The outermost group orbits backwards compared to the others and in fact compared to most other bodies in the Solar System, which generally orbit clockwise viewed from the South. Hence they all have names ending in E: Carme, Ananke, Pasiphaë and Sinopë, which apparently is supposed to have a diæresis over the E. Incidentally there’s a village in this county called Sinope and also a town in Turkey, probably named after the nymph in the latter case, and no longer spelt that way. By the time you get to the outermost group, the orbits are considerably perturbed by the Sun. There’s a concept called the Hill Sphere, which is the sphere within which a body’s gravitational influence is stronger than any others, generally a planet and its star. Jupiter’s is fifty-five million kilometres in diameter, so the outermost group of moons are close to its edge. The ellipses of their orbits are also lined up, but currently at close to right angles to the middle group.

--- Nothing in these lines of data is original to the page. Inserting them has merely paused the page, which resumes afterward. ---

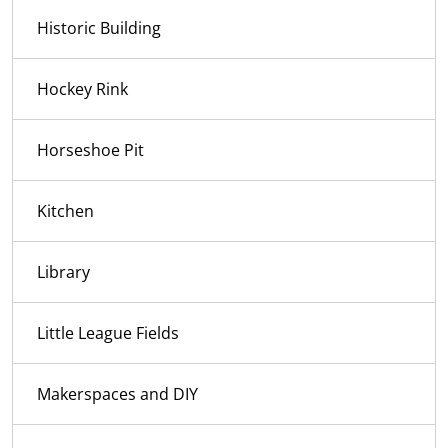
Historic Building
Hockey Rink
Horseshoe Pit
Kitchen
Library
Little League Fields
Makerspaces and DIY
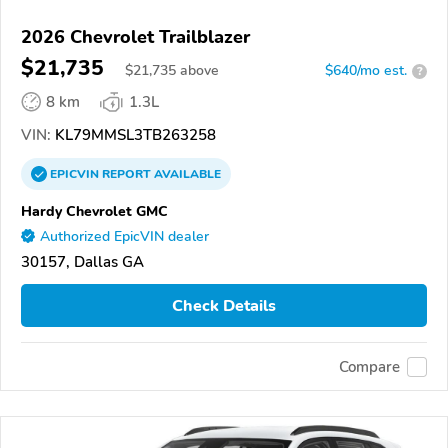
2026 Chevrolet Trailblazer
$21,735
$
21,735
above
$640/mo est.
?
8 km
1.3L
VIN:
KL79MMSL3TB263258
EPICVIN
REPORT
AVAILABLE
Hardy Chevrolet GMC
Authorized EpicVIN dealer
30157, Dallas GA
Check Details
Compare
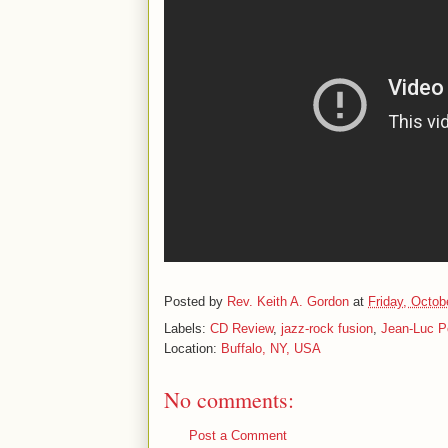
Posted by
Rev. Keith A. Gordon
at
Friday, Octob
Labels:
CD Review
,
jazz-rock fusion
,
Jean-Luc P
Location:
Buffalo, NY, USA
No comments:
Post a Comment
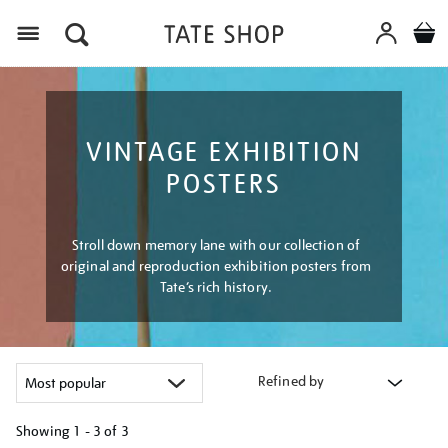
Menu
VINTAGE EXHIBITION
POSTERS
Stroll down memory lane with our collection of
original and reproduction exhibition posters from
Tate’s rich history.
Refined by
Showing
1 - 3 of
3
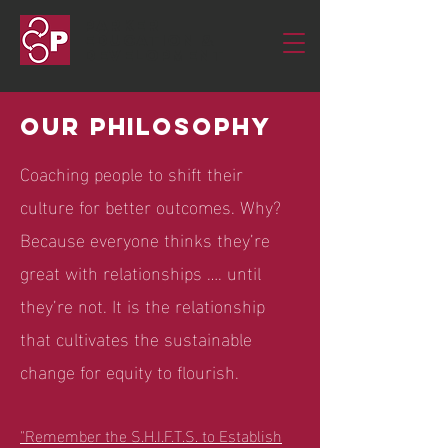
Parker
Education &
Development
Our philosophy
Coaching people to shift their
culture for better outcomes. Why?
Because everyone thinks they’re
great with relationships …. until
they’re not. It is the relationship
that cultivates the sustainable
change for equity to flourish.
"Remember the S.H.I.F.T.S. to Establish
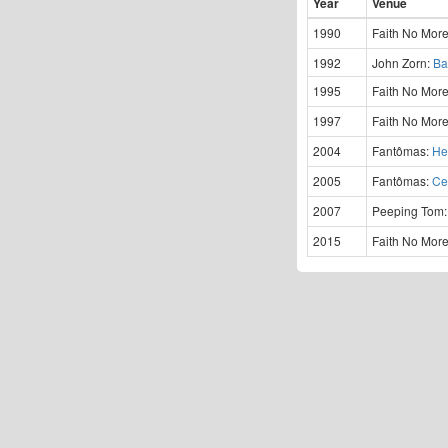
Year
Venue
1990
Faith No Mor
1992
John Zorn:
Ba
1995
Faith No Mor
1997
Faith No Mor
2004
Fantômas:
He
2005
Fantômas:
Ce
2007
Peeping Tom
2015
Faith No Mor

Although Jupiter’s Hill Sphere is not as large as Neptune’s, which is the furthest known large planet from the Sun and so has more elbow room despite its much smaller mass, Jupiter is more likely to sweep bodies up into its. This is because it only takes a dozen years to orbit the Sun compared to Neptune’s more than a gross, and is doing so much faster and in a more crowded region of the system.

The Solar System has jokingly been described as consisting of the Sun, Jupiter and assorted débris. Jupiter, although far less massive than the Sun, has around two and a half times the mass of all the other known bodies in the system put together.

There are many more things to say about Jupiter and its moons, but these will be about the planet and the bodies themselves, so for now I’m going to knock this on the head and publish it.